Exercise goal:
Copy the listing word for word, starting at the line that contains "name author: (Sw.) Gould & C.A. Clark" and continuing through its final line. Leave the pictures out.

··· Data lines

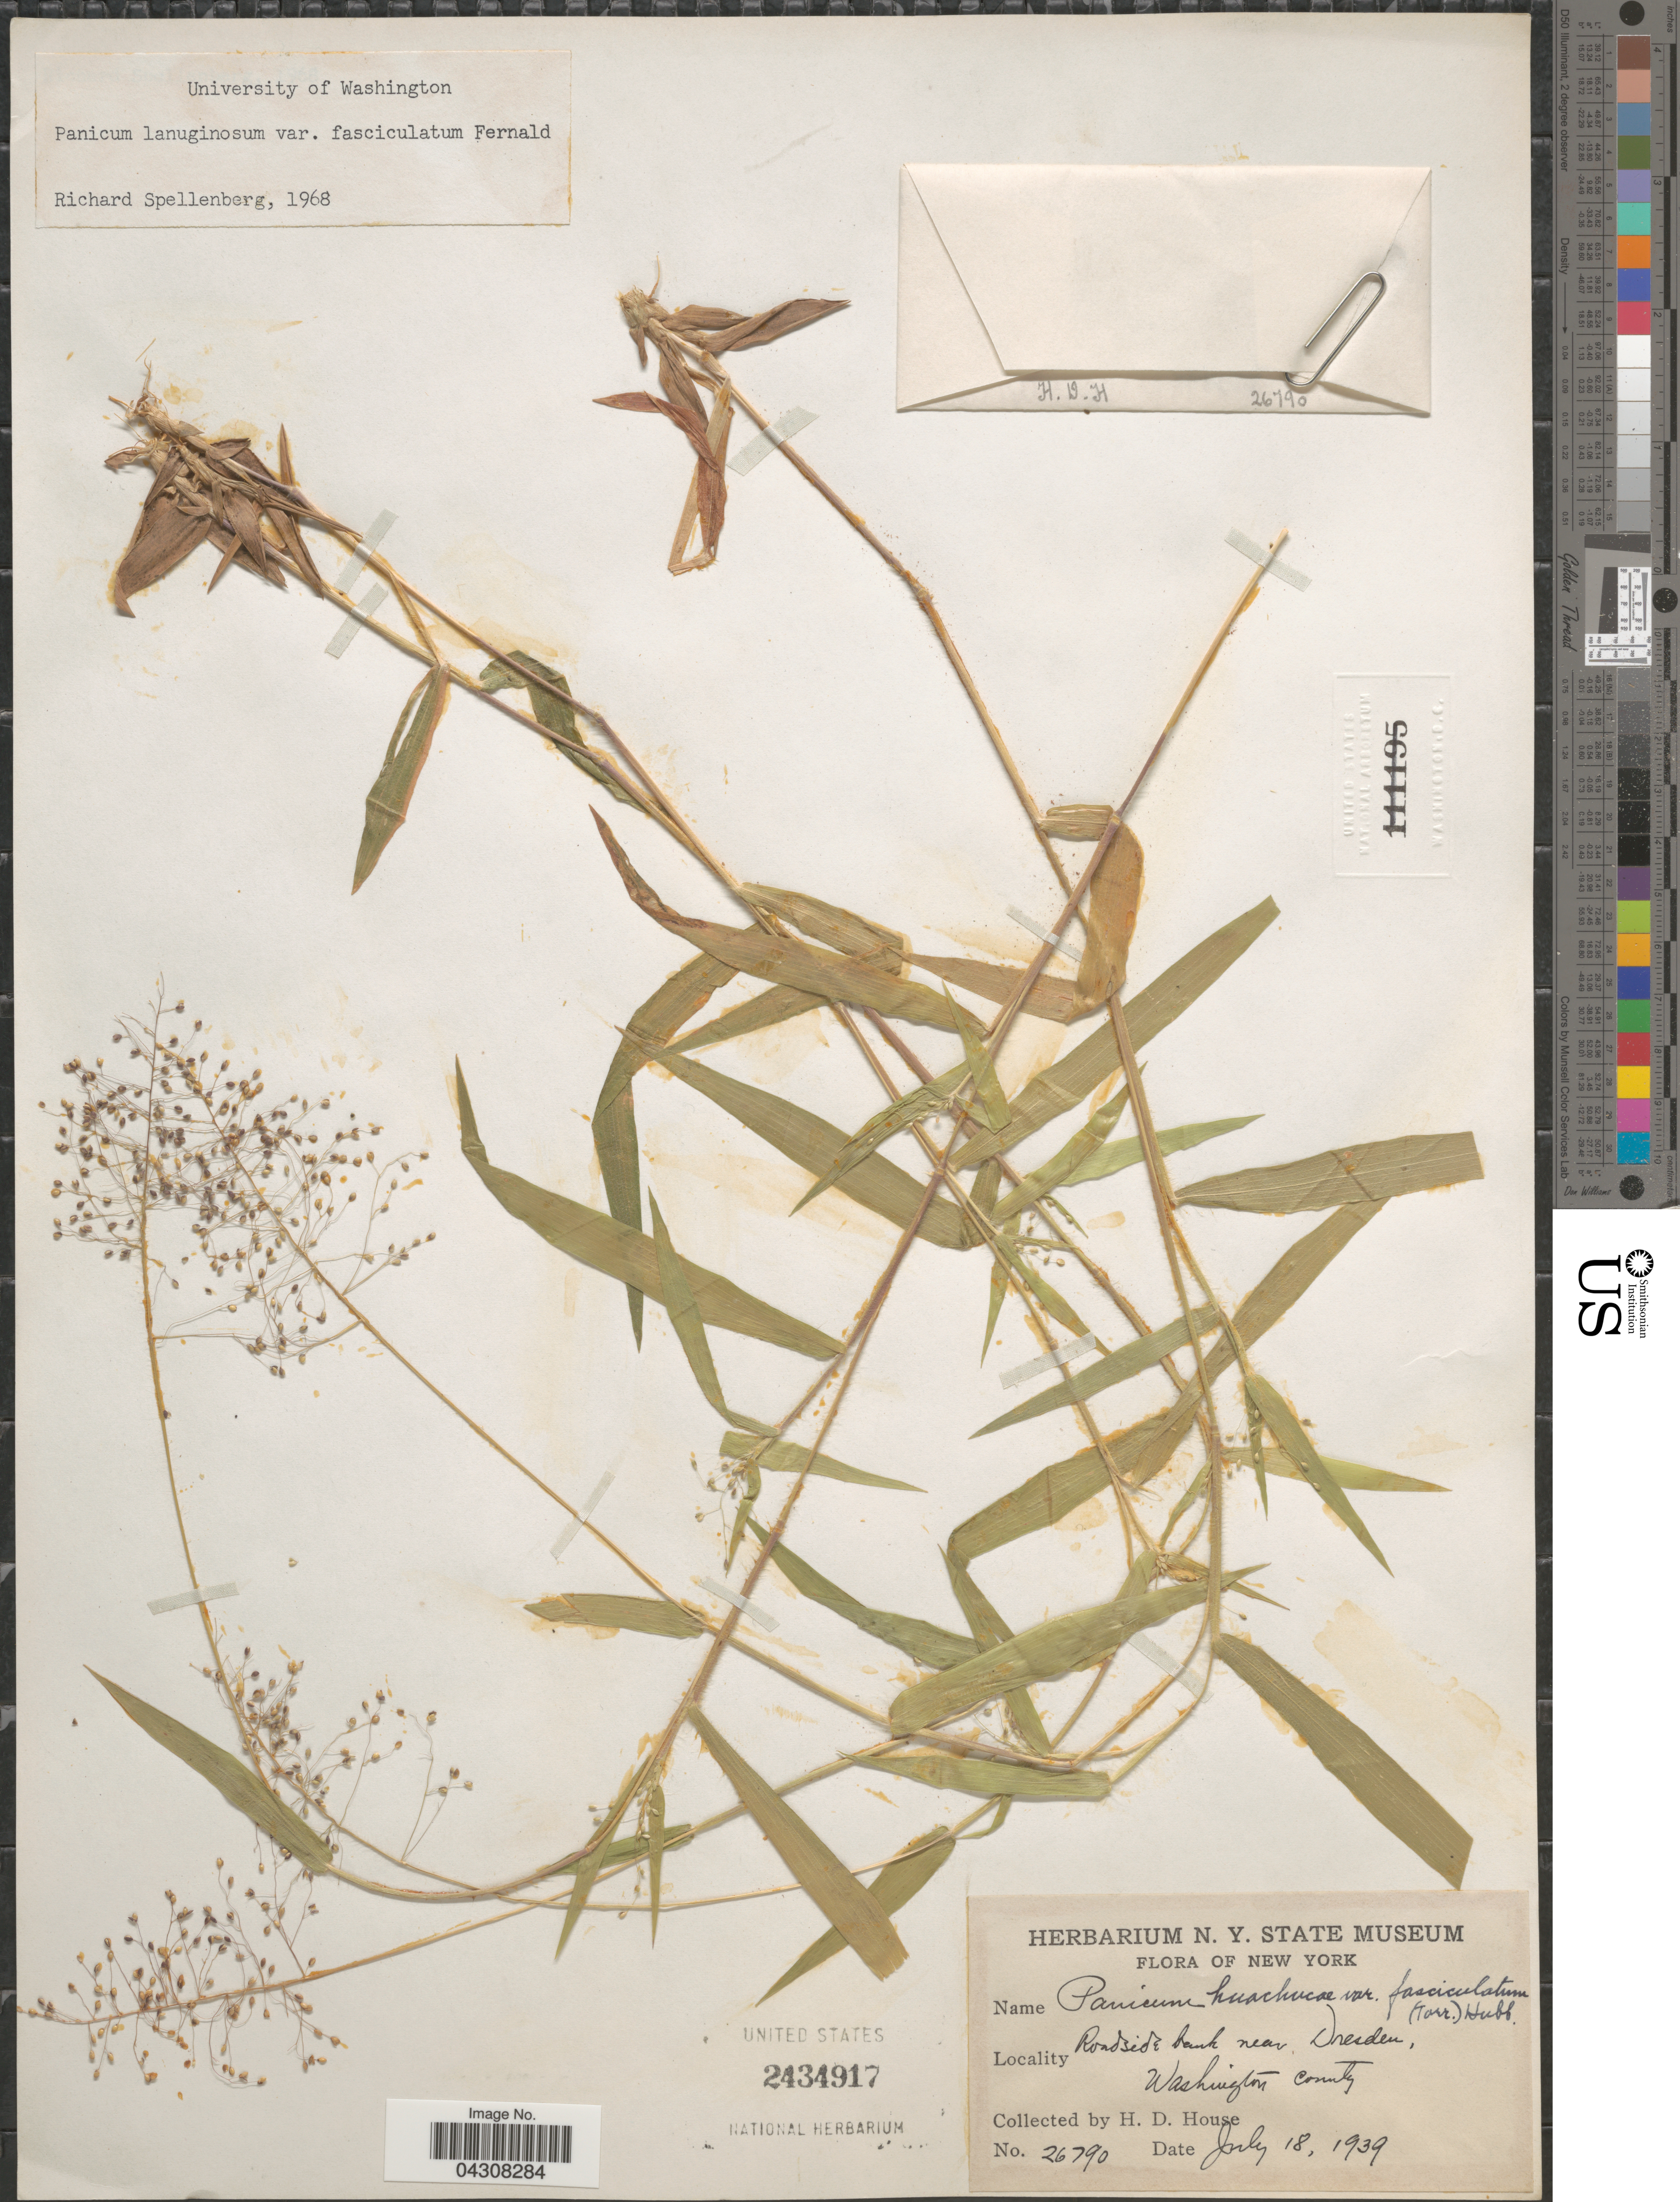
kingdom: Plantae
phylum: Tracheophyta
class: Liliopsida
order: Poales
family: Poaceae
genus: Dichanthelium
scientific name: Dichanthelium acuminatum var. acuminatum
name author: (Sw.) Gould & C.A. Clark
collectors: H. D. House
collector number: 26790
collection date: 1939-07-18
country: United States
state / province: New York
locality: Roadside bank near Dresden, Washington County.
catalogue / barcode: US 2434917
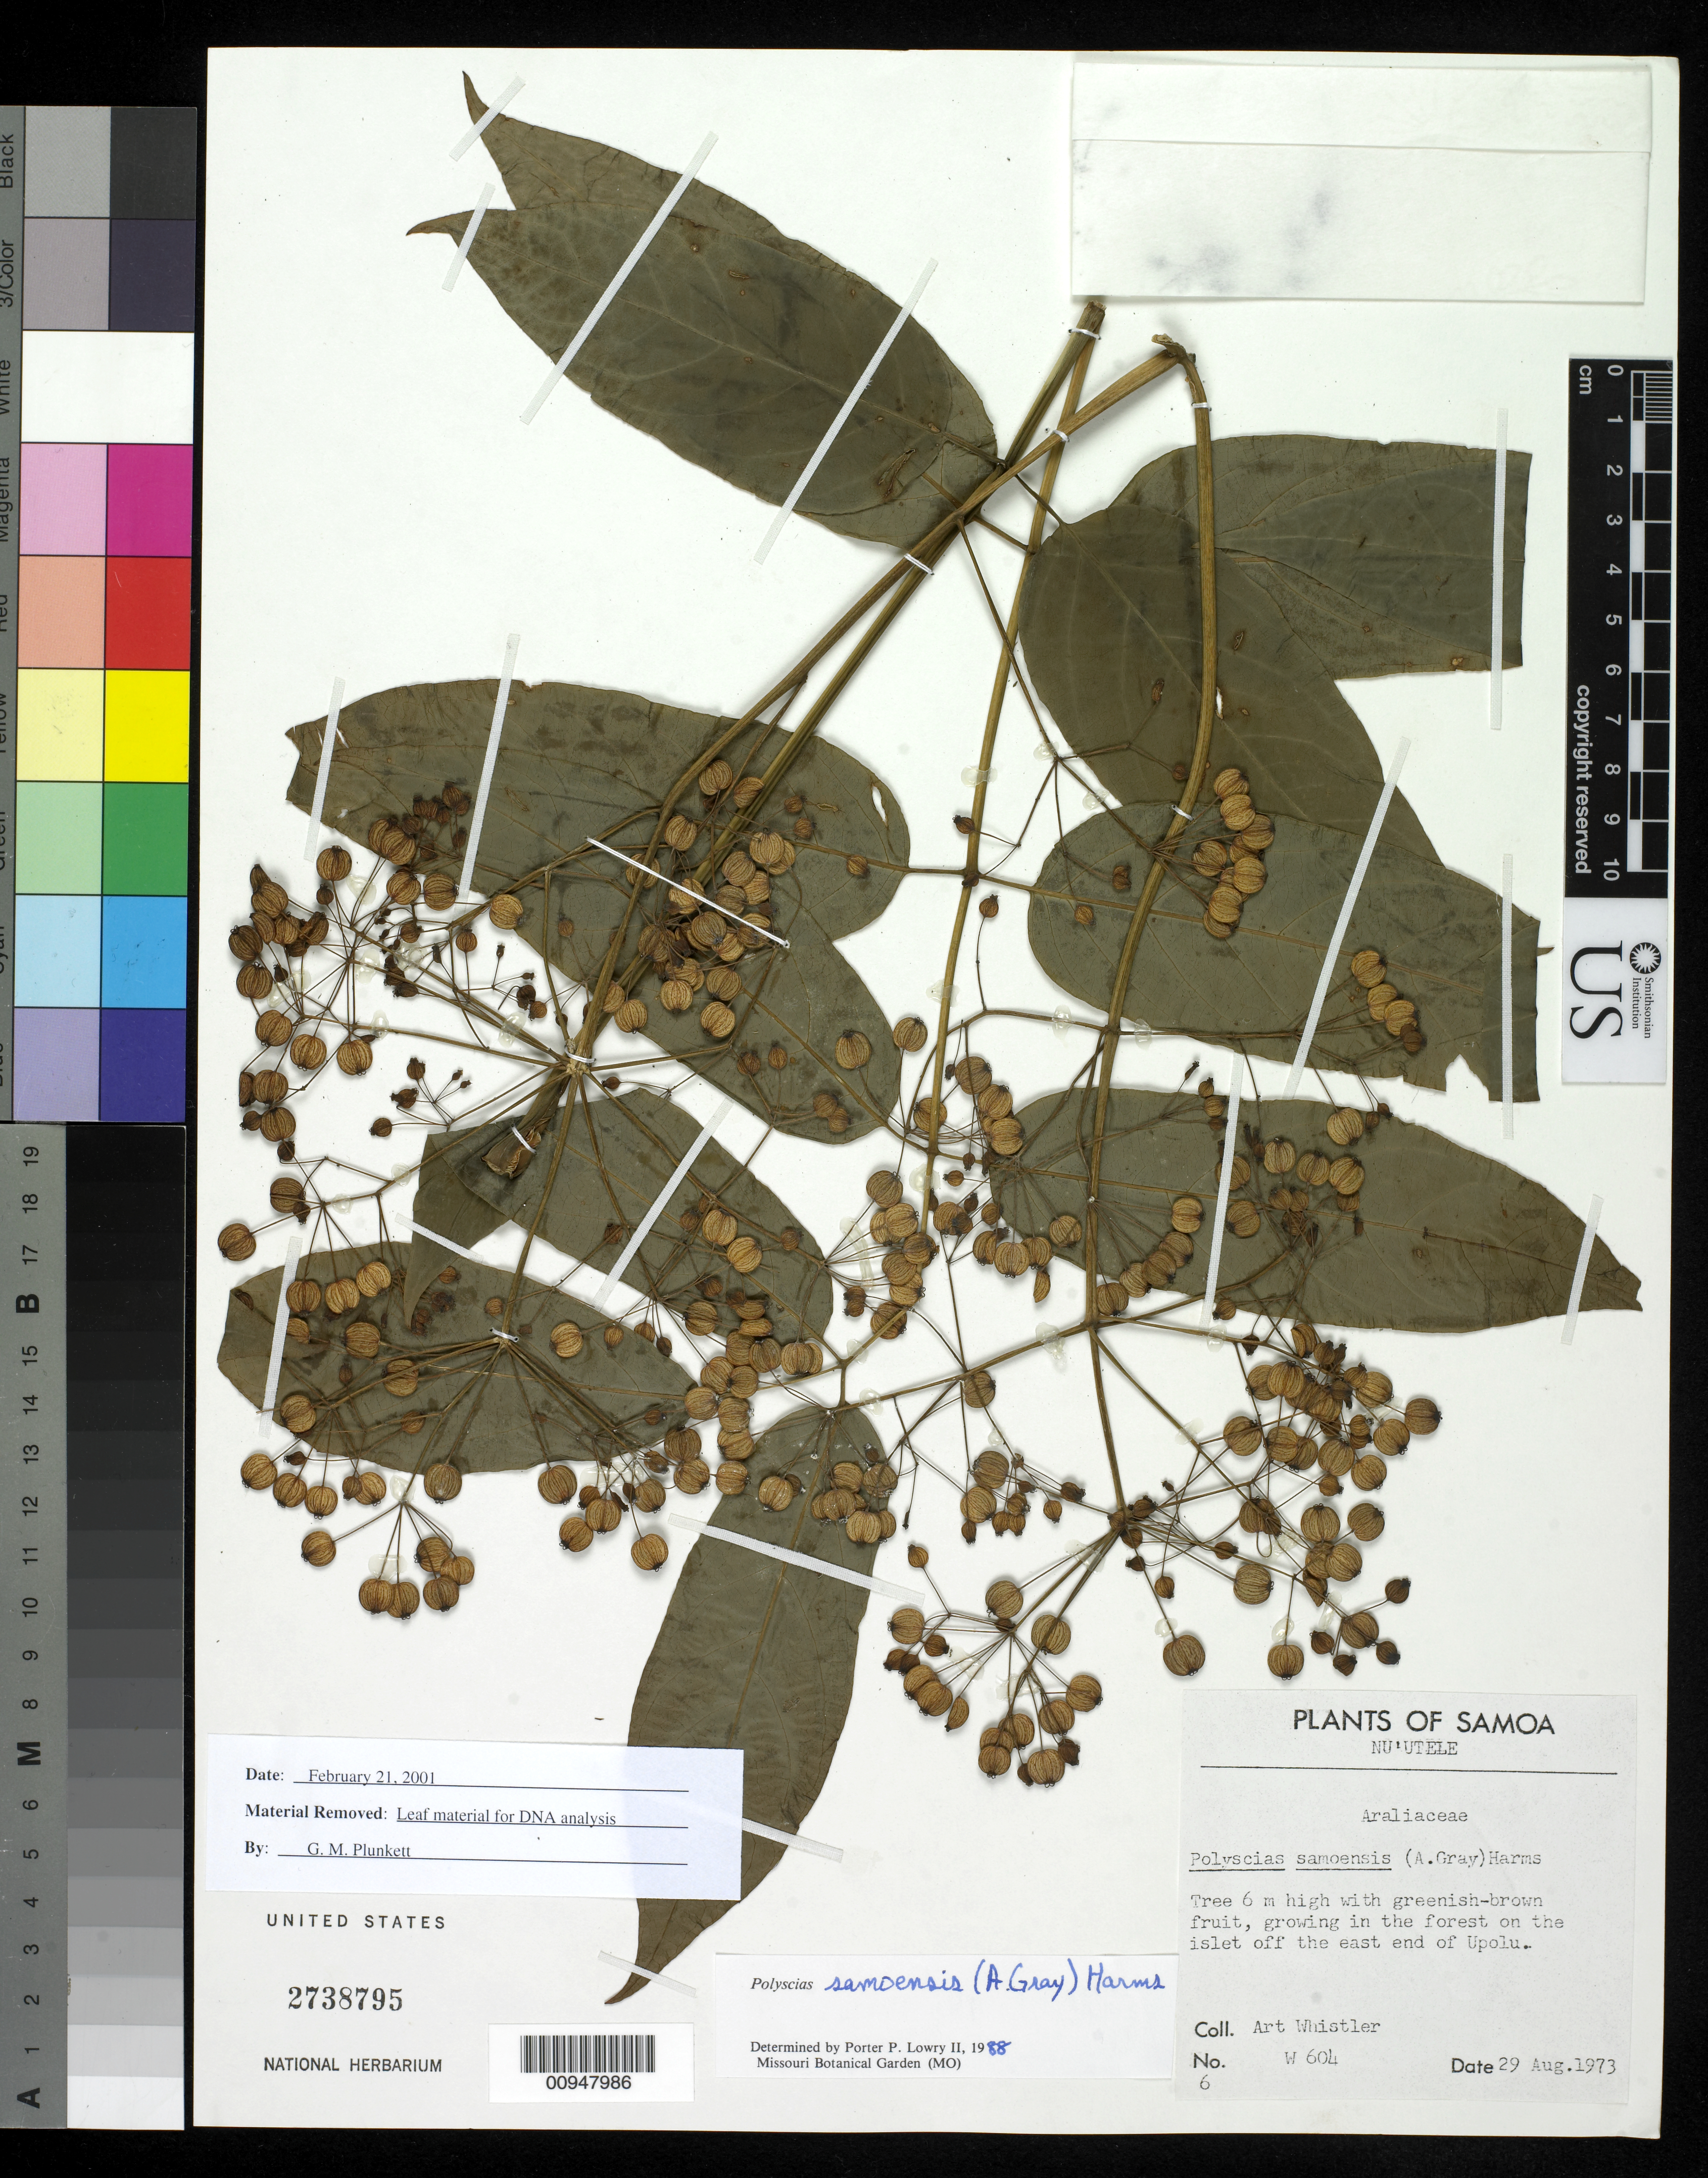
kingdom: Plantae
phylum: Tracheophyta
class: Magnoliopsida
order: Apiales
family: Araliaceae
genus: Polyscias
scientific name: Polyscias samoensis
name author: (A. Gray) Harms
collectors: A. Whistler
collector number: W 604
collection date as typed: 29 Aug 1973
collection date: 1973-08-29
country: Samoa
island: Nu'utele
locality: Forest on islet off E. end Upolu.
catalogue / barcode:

······

Solution below:
name author: (Sw.) Gould & C.A. Clark
collectors: H. D. House
collector number: 26790
collection date: 1939-07-18
country: United States
state / province: New York
locality: Roadside bank near Dresden, Washington County.
catalogue / barcode: US 2434917
kingdom: Plantae
phylum: Tracheophyta
class: Magnoliopsida
order: Apiales
family: Araliaceae
genus: Polyscias
scientific name: Polyscias samoensis
name author: (A. Gray) Harms
collectors: A. Whistler
collector number: W 604
collection date as typed: 29 Aug 1973
collection date: 1973-08-29
country: Samoa
island: Nu'utele
locality: Forest on islet off E. end Upolu.
catalogue / barcode:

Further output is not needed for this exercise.